Monday, January 18, 2010
Ordering Custom Software for non-programmers
This post is a little different from most of my others. I am directing it at marketing and management types that order software developed but are not themselves actively involved in software. That might be a little unusual because by Google analytics I know that right now I only have one regular reader (Hi Joseph), but if a management type happens to come across this, more the better.
It's a sad fact that something like 80% of software projects fail (are never completed, miss their target, come in late, over budget or a combination of these). The truth is that software is hard and most (even the development team themselves) underestimate the effort required to complete a project.
The other big problem is that software is almost always a moving target, requirements change constantly. The biggest help a software customer can be is to try and limit these changes to only those necessary.

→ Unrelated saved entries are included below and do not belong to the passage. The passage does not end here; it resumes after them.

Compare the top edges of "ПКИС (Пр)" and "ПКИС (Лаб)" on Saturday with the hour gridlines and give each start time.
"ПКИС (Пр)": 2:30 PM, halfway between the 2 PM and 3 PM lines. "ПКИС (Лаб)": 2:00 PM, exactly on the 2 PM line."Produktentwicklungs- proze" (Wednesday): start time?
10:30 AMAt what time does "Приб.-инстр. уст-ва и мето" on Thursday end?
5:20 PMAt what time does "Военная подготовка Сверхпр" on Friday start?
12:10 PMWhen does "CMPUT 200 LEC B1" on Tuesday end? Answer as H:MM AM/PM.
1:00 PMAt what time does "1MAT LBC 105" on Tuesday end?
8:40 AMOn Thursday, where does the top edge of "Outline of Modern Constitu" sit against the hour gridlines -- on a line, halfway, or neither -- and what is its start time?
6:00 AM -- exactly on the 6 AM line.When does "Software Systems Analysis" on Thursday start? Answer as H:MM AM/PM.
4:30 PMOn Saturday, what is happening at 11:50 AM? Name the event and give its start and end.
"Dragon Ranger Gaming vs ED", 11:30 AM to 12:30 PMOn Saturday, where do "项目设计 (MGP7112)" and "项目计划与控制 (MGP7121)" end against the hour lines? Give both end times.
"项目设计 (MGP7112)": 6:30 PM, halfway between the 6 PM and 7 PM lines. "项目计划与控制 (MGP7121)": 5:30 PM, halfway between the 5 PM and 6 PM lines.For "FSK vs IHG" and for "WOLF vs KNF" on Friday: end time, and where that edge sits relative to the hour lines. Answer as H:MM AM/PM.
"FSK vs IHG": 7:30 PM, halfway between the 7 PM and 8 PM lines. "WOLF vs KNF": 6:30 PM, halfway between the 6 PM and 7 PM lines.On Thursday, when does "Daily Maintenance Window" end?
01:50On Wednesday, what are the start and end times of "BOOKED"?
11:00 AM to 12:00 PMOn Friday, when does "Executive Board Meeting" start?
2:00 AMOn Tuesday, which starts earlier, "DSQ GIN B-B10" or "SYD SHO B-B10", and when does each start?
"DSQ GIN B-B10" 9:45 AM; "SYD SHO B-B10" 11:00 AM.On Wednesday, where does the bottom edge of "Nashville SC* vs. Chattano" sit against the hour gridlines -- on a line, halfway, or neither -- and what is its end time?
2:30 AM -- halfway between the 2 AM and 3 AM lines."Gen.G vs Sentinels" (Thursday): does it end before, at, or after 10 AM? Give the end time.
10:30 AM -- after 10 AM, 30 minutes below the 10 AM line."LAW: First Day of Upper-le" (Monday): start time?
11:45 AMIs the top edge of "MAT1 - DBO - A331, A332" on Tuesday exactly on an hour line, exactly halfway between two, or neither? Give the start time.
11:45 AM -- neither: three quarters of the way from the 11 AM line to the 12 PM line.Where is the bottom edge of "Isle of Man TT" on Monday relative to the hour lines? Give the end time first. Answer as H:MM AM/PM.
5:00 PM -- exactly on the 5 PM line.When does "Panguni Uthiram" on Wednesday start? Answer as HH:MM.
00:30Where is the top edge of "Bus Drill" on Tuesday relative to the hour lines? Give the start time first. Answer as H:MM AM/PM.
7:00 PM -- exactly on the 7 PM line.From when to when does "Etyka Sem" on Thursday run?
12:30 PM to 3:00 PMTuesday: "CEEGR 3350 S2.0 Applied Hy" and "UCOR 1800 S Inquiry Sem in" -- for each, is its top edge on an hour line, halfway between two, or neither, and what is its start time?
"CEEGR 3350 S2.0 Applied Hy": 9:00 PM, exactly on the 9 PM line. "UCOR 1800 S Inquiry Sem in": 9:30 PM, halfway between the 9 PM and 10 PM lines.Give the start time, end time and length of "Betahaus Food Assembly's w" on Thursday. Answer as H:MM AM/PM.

Know what you really want and discuss these wants with the architect for the team doing the work. Talking with marketing is not enough you really must get to the architect or risk your vision being mangled in translation from marketing to development.
First sit down and brain storm, what is the need the software is filling. Think hard on this, figure out exactly the need is. Come up with all the features that would be nice to have, maybe even draw up some quick mock-ups of the UI (if your program needs one). Now that you have that, go back and look at what you REALLY need, tear the software down to it's core features. Those features are your 1.0 software. Go over the whole list, including the wish-list you came up with first, with the architect but set your sight on that basic functionality.
By limiting the scope of the first version you make it significantly more likely that the project will succeed and your software need be fulfilled. Now go back and start meeting with the architect about your wish-list. In subsequent versions add more and more of those features. Until you have the software you dream of. This in my opinion is the best way to get satisfaction out of the software development process.